Waktu tetap akan kembali bergulir, meski kita menolak masa yang akan datang. Mungkin benci menjadikan kita pesimis. Menjadikan ruang-ruang imaji kita terbatas oleh pengalaman yang kita lalui. Sebuah dobrakan di masa depan, butuh keseriusan dan ketabahan. Memulai adalah persenan tertinggi tuk sebuah keberhasilan. Mulai lah dan tentunya akan menuju pada hasil di akhir kelak.

Aku bermimpi dalam nyataku saat ini. Menjadikan hidup sepertiga malam. Menghamba pada subuh dan rinai hujan yang membentuk musik tak bermelodi. Sudah lama tak menikmati subuh ini. Menjadikan bait-bait puisi untuk kita lafalkan. Meski ku tahu, doa-doa dalam sujudmu lebih indah dari bait puisiku.

Teruntuk diri yang terbangun di dua Februari, tepat bersama perasaan yang menanti tuk luruh. Gumpalan rindu yang ia titipkan tak kuasa bertahan. Melepasnya tuk pergi bersama malam. Mungkin ia tahu betul, bahwa siang hanya akan menyakitkannya. Menawarkan terik dan panas yang tak bersahabat untuknya. Membawa terang yang silau dengan penglihatannya.

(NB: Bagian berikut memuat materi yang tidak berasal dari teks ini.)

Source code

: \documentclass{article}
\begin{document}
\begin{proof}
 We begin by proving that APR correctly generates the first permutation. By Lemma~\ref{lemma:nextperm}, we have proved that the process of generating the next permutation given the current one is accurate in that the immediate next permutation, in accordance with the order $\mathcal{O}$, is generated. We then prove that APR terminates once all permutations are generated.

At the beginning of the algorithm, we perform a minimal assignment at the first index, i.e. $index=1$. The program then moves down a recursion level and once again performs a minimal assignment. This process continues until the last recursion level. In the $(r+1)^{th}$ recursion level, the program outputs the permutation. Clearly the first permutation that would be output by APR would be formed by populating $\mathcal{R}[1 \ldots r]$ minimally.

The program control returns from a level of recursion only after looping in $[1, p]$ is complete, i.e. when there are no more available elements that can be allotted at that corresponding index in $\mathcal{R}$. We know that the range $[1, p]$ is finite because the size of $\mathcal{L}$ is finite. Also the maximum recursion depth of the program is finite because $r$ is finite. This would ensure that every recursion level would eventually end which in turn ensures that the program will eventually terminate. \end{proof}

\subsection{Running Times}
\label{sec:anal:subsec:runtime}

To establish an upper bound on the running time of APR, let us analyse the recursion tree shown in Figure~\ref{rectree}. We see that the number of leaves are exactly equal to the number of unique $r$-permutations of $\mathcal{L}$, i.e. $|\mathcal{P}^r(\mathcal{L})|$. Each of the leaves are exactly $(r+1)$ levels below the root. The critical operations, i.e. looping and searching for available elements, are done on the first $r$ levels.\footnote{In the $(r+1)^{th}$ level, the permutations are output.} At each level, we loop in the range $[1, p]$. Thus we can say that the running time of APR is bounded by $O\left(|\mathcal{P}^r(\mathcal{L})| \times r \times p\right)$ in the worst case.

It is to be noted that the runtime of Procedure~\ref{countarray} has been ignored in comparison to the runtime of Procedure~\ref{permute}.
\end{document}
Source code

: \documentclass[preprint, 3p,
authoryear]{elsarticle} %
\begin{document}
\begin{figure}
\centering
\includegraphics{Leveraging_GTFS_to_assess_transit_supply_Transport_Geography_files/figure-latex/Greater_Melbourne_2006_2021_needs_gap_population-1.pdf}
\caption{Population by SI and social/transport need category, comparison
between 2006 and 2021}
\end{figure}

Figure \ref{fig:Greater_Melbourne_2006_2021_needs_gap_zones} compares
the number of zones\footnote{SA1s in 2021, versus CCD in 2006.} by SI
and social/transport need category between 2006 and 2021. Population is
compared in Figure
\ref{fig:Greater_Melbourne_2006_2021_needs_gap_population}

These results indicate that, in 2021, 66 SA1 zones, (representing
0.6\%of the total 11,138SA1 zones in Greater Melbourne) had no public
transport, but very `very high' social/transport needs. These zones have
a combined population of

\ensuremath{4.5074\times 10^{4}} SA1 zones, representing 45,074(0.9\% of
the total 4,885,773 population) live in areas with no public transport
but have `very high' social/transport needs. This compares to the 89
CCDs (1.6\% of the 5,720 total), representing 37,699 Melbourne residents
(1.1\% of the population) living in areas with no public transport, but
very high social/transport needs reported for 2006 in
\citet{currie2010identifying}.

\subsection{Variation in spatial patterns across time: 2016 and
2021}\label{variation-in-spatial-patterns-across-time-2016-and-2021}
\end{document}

Dalam diam aku berhenti. Sejenak berpaling pada pintu yang tertutup. Menawarkan aku tuk tetap menunggu atau pergi dan menjauh.
Dalam diam aku berhenti. Kembali menatap ia yang aku tak lihat. Ia yang berada tepat di belakang pintu dan menunduk. Ia masih menunggu, menantikan kepastiaan yang akan ia nanti sampai kelak ia mati.